In Hoang’s study she divides sex work in HCMC into three sectors: low, mid, and high tier. At the low end sector, sex is exchanged for money in a one-time encounter. Sex workers here resemble the ones seen in the Cambodian story in Half the Sky: poor rural and urban women. They work to escape severe poverty but they don’t make enough to get plastic surgery nor do they have the language and cultural capital to gain more expensive clientele. Since their bodies are the instrument of their work, “body capital” becomes important. Those with more resources can augment their bodies in ways that appeal to wealthier clientele. But for the low tier sex workers, they lack these advantages and their clients are usually local somewhat poor, Vietnamese men.

At the mid-tier level the exchange is what Hoang calls “relational.” Women in this class are typically poor and urban similar to the low-end sex workers mentioned earlier. They can obtain plastic surgery and some designer clothing but not of the quality of the high-end workers, and they are fluent enough in English to frequent areas with English-speaking clientele, who are collectively described as “white backpackers,” tourists of American, Australian and European background. These budget travelers seek “authentic” experiences, desiring to meet “real people” as opposed to a sanitized version of HCMC. As such, mid-tier sex workers try to create a sense of authenticity through exchanging intimate details of their lives. The client is then drawn into a relationship as opposed to a simple sex-for-money exchange. The clients are led to believe that they are “saving” good women from poverty by being more involved relationally with the sex worker. The most interesting aspect of the mid-tier sex workers is that that while some of the client-worker relationships are short term, some relationships turn into boyfriend-girlfriend as well as husband-wife pairings. The white backpackers sometimes maintain remittance relationships with sex workers.

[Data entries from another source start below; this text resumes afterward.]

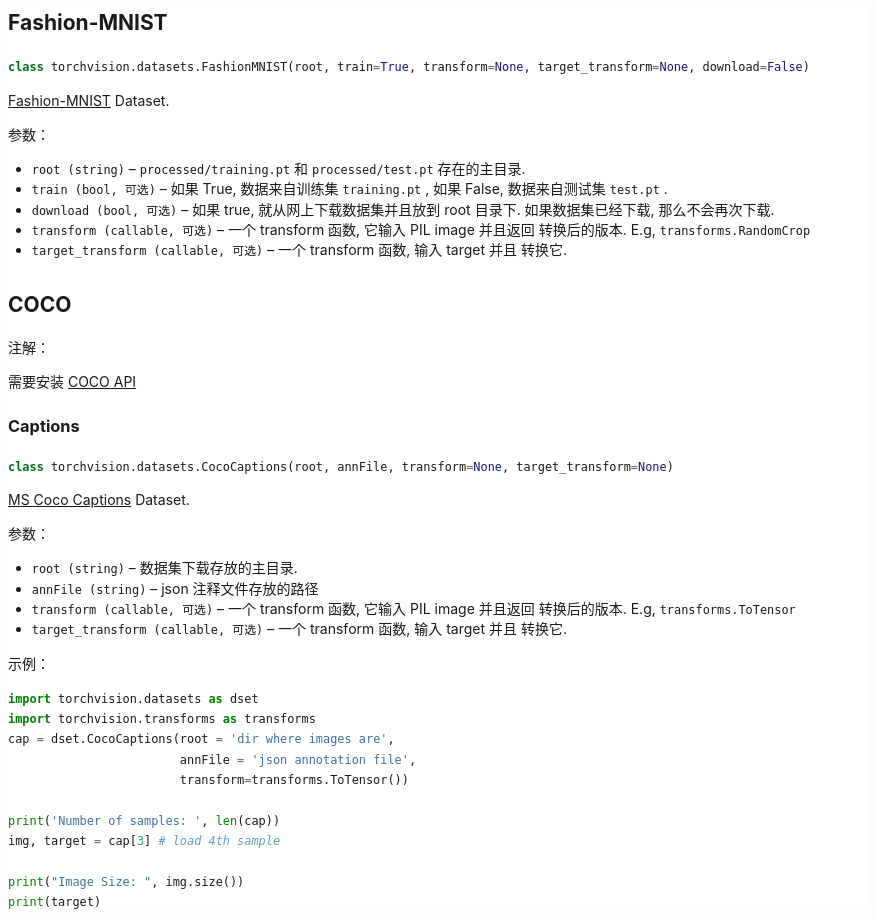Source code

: 

## Fashion-MNIST

```py
class torchvision.datasets.FashionMNIST(root, train=True, transform=None, target_transform=None, download=False)
```

[Fashion-MNIST](https://github.com/zalandoresearch/fashion-mnist) Dataset.

参数：

*   `root (string)` – `processed/training.pt` 和 `processed/test.pt` 存在的主目录.
*   `train (bool, 可选)` – 如果 True, 数据来自训练集 `training.pt` , 如果 False, 数据来自测试集 `test.pt` .
*   `download (bool, 可选)` – 如果 true, 就从网上下载数据集并且放到 root 目录下. 如果数据集已经下载, 那么不会再次下载.
*   `transform (callable, 可选)` – 一个 transform 函数, 它输入 PIL image 并且返回 转换后的版本. E.g, `transforms.RandomCrop`
*   `target_transform (callable, 可选)` – 一个 transform 函数, 输入 target 并且 转换它.



## COCO

注解：

需要安装 [COCO API](https://github.com/pdollar/coco/tree/master/PythonAPI)

### Captions

```py
class torchvision.datasets.CocoCaptions(root, annFile, transform=None, target_transform=None)
```

[MS Coco Captions](http://mscoco.org/dataset/#captions-challenge2015) Dataset.

参数：

*   `root (string)` – 数据集下载存放的主目录.
*   `annFile (string)` – json 注释文件存放的路径
*   `transform (callable, 可选)` – 一个 transform 函数, 它输入 PIL image 并且返回 转换后的版本. E.g, `transforms.ToTensor`
*   `target_transform (callable, 可选)` – 一个 transform 函数, 输入 target 并且 转换它.



示例：

```py
import torchvision.datasets as dset
import torchvision.transforms as transforms
cap = dset.CocoCaptions(root = 'dir where images are',
                        annFile = 'json annotation file',
                        transform=transforms.ToTensor())

print('Number of samples: ', len(cap))
img, target = cap[3] # load 4th sample

print("Image Size: ", img.size())
print(target)

```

At the high end, the exchange is somewhat complex. These encounters with clients happen more than once and the exchange includes sex, but also intimacy (sharing of personal information), gifts and money. Women here are college or vocational-school educated and from wealthy families. Their language ability and knowledge of upper class culture allows them access to high-end hotels and bars where their clients frequent. As such they can afford expensive plastic surgery and clothing which also add to their desirability among high-end clients. These clients are Vietnamese men from overseas (Viet Kieu). The Viet Kieu clients are also particularly interesting in that the women “project to clients an imagined nation: Vietnam as nostalgic ‘home’ for Viet Kieu men” (371). It’s not simply sex, but the illusion of traditional Vietnamese male dominance and traditional Vietnamese female subordination. The relationship between high-end sex worker and Viet Kieu client is very public: these men want to be seen as wealthy, the kind that can afford to lavish their paramour with gifts and money. High end sex workers take great effort to blend in with other women so that these public exchanges cannot be identified as worker-client.

What I learn from this are the ways in which sex work is a means of subsistence, a means of migration, and a means of upward mobility. It’s true that trafficking occurs and with disturbing frequency. But sex work also includes thousands of women who voluntarily participate in sex-for-money exchange. To quickly judge this as exploitation misses the complex realities that women in these conditions face, and the kind of micro-control that they obtain. For the lucky few in the high end they can experience material wealth that cannot be imagined by the low end. For the mid-tier, such sex work might result in migration to a new start. Where their bodies are clearly commodities to their clients, sex workers do what they can to control it as a means to a better life. Ending sex work, as some activists in the West might prefer, will not be necessarily viewed as beneficial from the perspective of some of the women in Hoang’s study, and her cutting edge research helps us understand why.